II. Section 14(e) of the Exchange Act

"Section 14(e) of the Williams Act is a broad antifraud provision modeled after SEC Rule 10b-5, and is designed to ensure that shareholders confronted with a tender offer have adequate and accurate information on which to base the decision whether or not to tender their shares." Panter v. Marshall Field & Co., 646 F.2d 271, 283 (7th Cir. 1981) (affirming dismissal of claim under Section 14(e) where shareholders were not presented with the opportunity to rely on alleged deception when deciding whether to tender their shares) (emphasis added). AbbVie contends that Section 14(e) is inapplicable to this case because the allegedly fraudulent statement was made after the tender offer's deadline expired. Walleye responds that Section 14(e) applies broadly and "it is enough that the fraud alleged `coincided'" with the transaction. The Court disagrees.

Once the deadline for a tender offer expires, the shareholders are no longer confronted with it. Thus, any fraudulent statement made after a tender offer expires cannot be used as the basis for a Section 14(e) claim for "it was impossible for the plaintiffs to rely on any alleged deception in making the decision to tender or not." Panter, 646 F.2d at 283.
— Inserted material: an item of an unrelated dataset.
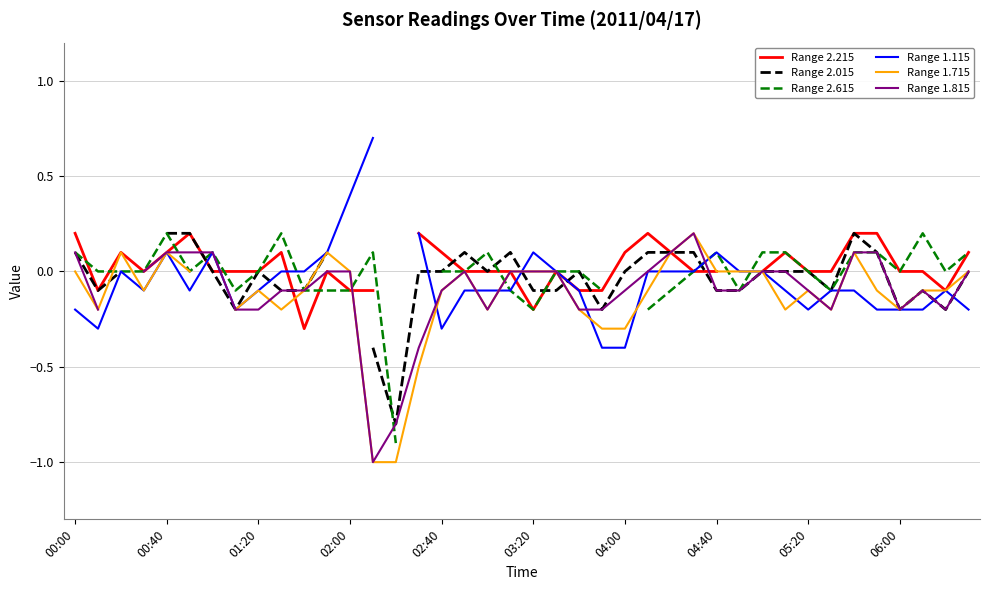

Is the value of Range 2.615 at 36 greater than the value of Range 1.815 at 14?

Yes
Walleye's attempts to distinguish Panter—where the tender offer was withdrawn as opposed to becoming effective—are not convincing. 646 F.2d 271. "[S]ection 14(e) is intended to protect shareholders from making a tender offer decision on inaccurate or inadequate information." Panter, 646 F.2d at 283 (emphasis added). Accordingly, whether the tender offer was effective or withdrawn is irrelevant where the end result is the same, i.e., shareholders had no opportunity to base a tender offer decision on a misstatement. The Court, therefore, finds Walleye failed to state a claim under Section 14(e).
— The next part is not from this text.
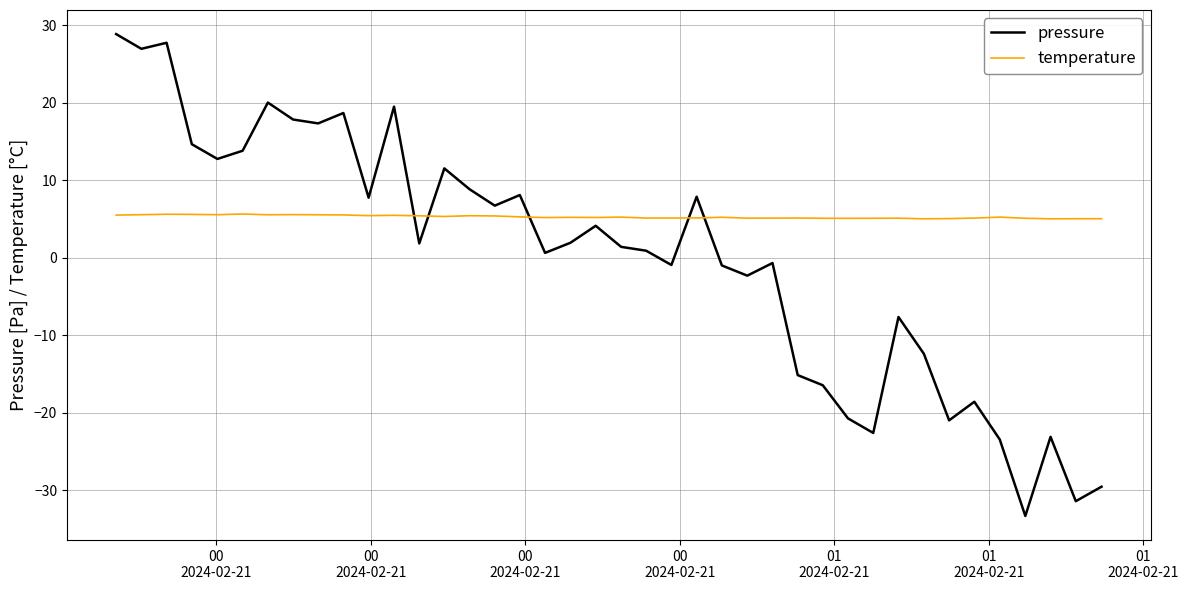

Which series has the largest total across all categories?

temperature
III. Section 20(a) of the Exchange Act

In order to allege a Section 20(a) claim, the plaintiff must allege: (1) a primary securities violation; (2) that the individual defendant exercised general control over the individual or organization that committed the violation; and (3) that the individual defendant "possessed the power or ability to control the specific transaction or activity upon which the primary violation was predicated, whether or not that power was exercised." Harrison v. Dean Witter Reynolds, Inc., 974 F.2d 873, 881 (7th Cir. 1992); Zurich Capital Markets, Inc. v. Coglianese, 388 F.Supp.2d 847, 866 (N.D. Ill. 2004). Having found that Walleye fails to allege a primary securities violation by Chase or AbbVie, the Court finds that Walleye fails to state a claim under Section 20(a).

CONCLUSION

For the reasons mentioned above, the Court grants Defendants' motion to dismiss. It is so ordered.

FootNotes


1. In a Dutch Auction, a company sets a range of prices at which it is willing to repurchase a fixed dollar amount of stock from its stockholders. Willing stockholders then choose a price within the specified range at which they would sell. The company then calculates a purchase price for the stock based on the lowest price it must spend per share such that its total expenditure is the previously specified, fixed amount.

For example, AbbVie set its purchase price at the lowest price for which it could buy back an aggregate $7.5 billion worth of stock. All shareholders who tendered at or below the purchase price would receive the purchase price, subject to potential proration. If the price was set at $99, AbbVie could buy back up to 75.8 million of the Company's shares (4.8% of shares outstanding); if at $114, AbbVie could buy back up to 65.8 million shares (4.1% of shares outstanding).

2. Companies conducting a Dutch Auction typically engage a depositary to help facilitate the tender of shares. A depositary accepts tenders of shares on behalf of the company; maintains an account of the shares at a book-entry transfer facility; and advises the company daily on the number of shares tendered each day, the method of delivery, and cumulative totals.
3. In the alternative, Defendants contend their morning announcement on May 30, 2018, is a forward-looking statement that is not actionable under Section 10(b)'s safe-harbor provision, 15 U.S.C. § 78u-5(c)(1). The Court declines to address this argument given our finding that Walleye does not adequately allege a false statement.